Action: Configure your platform to block all applications and extensions by default, whitelisting only those specifically approved (do not use "allow all, block some"). Disable crash reporting and diagnostic data sharing that could transmit sensitive information to the platform provider. Disable "Enhanced" browsing protection modes that send real-time browsing data to the provider and use "Standard" protection instead. Review and document every configuration decision as part of your privacy-by-design obligations.

7. Address the Religious Data Question If your school's name reveals religious affiliation, your email domain may constitute special category data processing.

Action: Schools with religious, political or philosophical identities should consider whether their institutional email domains (e.g., @student.catholicschool.es) could indirectly reveal students' beliefs when processed alongside platform usage data. If so, this must be disclosed in your privacy information and assessed in your DPIA. Consider using a neutral domain that does not reveal the school's character.

8. Don't Confuse Vendor Compliance with Your Own Google's ISO certifications and GDPR compliance do not automatically make your use of its platform compliant.

Action: As data controller, you are responsible for the lawfulness, fairness and proportionality of the processing, not your vendor. Google acting as a certified processor does not absolve you of the obligation to verify that the processing you authorise is necessary, proportionate and properly disclosed. Review subprocessor lists, data centre locations and the vendor's own stated purposes for processing, and assess whether these align with your claimed legal basis.

9. Take International Transfers Seriously Referencing Standard Contractual Clauses in your contract is not sufficient. You must conduct an actual transfer impact assessment.

Action: Your TIA must identify the specific countries where data may be processed (including subprocessor locations), assess the legal framework in each relevant jurisdiction (not simply state that "no evidence suggests non-compliance"), evaluate whether supplementary measures are needed beyond SCCs and be updated when the vendor changes its subprocessor list or data centre locations. Simply reproducing the vendor's own assurances is not an independent assessment.

10. Implement Ongoing Review and Document It Compliance is not a one-time exercise. If you recommend periodic reviews in your DPIA, you must actually carry them out.

Action: Schedule and document regular reviews of platform configurations, privacy policies, subprocessor lists and your DPIA. When platforms update their terms of service or privacy notices, assess whether changes affect your compliance posture. Maintain records of all reviews conducted, findings identified and actions taken.

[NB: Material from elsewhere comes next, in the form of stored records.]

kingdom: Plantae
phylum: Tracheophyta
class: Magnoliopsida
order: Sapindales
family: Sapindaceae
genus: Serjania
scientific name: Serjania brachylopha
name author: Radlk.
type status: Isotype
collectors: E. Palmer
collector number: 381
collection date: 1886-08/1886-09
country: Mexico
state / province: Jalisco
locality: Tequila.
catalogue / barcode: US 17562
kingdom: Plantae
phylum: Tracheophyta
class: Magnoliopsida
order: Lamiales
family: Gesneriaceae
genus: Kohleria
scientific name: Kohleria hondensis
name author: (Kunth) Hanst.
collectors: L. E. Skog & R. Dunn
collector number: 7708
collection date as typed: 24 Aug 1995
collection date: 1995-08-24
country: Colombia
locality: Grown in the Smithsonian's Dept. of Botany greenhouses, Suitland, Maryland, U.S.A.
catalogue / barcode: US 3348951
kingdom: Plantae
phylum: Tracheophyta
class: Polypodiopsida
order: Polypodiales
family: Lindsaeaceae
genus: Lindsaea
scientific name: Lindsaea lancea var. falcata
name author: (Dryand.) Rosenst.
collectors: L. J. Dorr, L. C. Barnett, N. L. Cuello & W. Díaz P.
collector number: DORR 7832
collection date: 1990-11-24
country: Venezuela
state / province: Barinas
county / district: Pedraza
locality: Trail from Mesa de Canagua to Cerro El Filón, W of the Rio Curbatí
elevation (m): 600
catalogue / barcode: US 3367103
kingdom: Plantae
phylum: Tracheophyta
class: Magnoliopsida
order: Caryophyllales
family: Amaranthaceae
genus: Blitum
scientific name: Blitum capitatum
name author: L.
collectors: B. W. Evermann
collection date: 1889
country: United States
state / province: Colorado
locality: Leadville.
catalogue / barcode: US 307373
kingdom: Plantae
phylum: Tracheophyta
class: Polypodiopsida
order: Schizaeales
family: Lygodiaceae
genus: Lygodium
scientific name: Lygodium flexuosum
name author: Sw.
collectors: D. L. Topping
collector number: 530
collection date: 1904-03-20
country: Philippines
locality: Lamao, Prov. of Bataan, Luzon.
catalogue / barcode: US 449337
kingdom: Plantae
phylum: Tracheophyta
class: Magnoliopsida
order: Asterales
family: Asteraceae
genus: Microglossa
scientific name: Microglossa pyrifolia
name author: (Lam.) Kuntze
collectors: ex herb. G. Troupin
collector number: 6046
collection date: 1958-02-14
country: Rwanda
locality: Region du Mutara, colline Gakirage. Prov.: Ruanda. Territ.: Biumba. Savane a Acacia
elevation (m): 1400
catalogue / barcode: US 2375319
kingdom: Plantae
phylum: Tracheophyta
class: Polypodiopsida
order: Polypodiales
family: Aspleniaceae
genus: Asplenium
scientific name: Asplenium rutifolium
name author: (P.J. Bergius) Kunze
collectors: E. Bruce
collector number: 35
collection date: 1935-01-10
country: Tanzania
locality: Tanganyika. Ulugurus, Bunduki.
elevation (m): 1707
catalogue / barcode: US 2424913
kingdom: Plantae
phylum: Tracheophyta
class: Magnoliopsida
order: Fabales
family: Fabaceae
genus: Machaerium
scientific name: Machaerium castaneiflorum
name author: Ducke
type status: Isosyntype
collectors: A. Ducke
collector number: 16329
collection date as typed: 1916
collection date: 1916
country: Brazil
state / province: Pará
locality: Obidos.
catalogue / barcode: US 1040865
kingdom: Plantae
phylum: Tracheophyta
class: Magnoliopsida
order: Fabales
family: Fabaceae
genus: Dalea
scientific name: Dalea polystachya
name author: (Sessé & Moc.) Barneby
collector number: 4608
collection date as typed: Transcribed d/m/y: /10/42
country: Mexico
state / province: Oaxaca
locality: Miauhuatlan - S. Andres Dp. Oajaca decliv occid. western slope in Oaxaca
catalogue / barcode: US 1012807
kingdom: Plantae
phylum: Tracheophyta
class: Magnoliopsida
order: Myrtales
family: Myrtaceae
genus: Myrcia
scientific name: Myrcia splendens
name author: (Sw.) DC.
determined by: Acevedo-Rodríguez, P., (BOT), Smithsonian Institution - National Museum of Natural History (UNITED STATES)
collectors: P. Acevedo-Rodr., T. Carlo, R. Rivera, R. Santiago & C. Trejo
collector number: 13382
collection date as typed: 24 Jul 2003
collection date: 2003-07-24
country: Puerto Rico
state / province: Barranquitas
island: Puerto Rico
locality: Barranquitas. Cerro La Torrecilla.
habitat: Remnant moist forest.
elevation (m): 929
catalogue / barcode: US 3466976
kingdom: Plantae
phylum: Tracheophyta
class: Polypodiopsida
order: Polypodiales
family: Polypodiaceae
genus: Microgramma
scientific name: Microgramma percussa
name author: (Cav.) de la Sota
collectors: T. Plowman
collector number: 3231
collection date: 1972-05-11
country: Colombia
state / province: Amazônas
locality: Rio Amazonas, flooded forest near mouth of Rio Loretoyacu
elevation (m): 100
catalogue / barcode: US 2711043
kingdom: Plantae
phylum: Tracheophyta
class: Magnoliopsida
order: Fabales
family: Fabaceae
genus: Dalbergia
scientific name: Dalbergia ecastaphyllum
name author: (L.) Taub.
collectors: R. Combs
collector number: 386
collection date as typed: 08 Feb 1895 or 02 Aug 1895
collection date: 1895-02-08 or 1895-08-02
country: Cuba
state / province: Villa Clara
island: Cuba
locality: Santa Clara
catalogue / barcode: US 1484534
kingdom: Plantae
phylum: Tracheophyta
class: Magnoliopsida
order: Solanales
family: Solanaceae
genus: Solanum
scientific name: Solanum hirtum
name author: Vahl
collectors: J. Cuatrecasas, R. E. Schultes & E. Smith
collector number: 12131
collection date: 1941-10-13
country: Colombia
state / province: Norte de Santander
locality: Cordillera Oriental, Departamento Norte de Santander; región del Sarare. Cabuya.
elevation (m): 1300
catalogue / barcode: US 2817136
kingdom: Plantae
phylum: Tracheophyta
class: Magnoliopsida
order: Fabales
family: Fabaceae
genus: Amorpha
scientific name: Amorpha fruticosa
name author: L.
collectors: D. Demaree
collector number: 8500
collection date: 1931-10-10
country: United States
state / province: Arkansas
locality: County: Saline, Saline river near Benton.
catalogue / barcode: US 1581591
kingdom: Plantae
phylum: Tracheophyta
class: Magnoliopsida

Summary of Business Risk: This resolution sends a stark message to every school and educational institution in Spain: using a well-known, widely adopted educational technology platform does not guarantee GDPR compliance. The School had a Data Protection Officer, conducted a DPIA, implemented monitoring software and chose a platform with industry-standard certifications, yet was still found to have committed three separate GDPR violations. The total fine of €20,000 (reduced to €12,000 after voluntary payment and acknowledgement) may appear modest, but the corrective measures imposed are significant: the School must either demonstrate a valid legal basis for the full scope of GWE's data processing within three months or cease processing entirely and delete the data. For the approximately 2,500 private and semi-private schools in Spain that use similar platforms, this resolution establishes that the "legal obligation to educate" defence has strict limits. It covers only processing that is genuinely necessary for education, not the broader data collection that commercial platforms perform for their own purposes.